■ Work task:
What you produce should be every line from the data that includes "Example".

■ Collected data entries:

-------------------------

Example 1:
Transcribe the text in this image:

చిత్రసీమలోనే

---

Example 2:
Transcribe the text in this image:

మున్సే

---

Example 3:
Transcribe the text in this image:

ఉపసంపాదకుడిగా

-------------------------

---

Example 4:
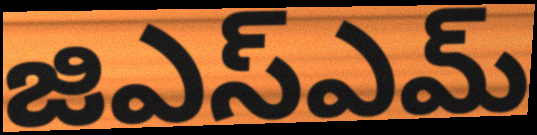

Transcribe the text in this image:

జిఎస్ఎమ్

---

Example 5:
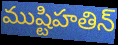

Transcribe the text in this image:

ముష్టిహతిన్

-------------------------

■ Solved exercise:
Example 1:
Example 2:
Example 3:
Example 4:
Example 5:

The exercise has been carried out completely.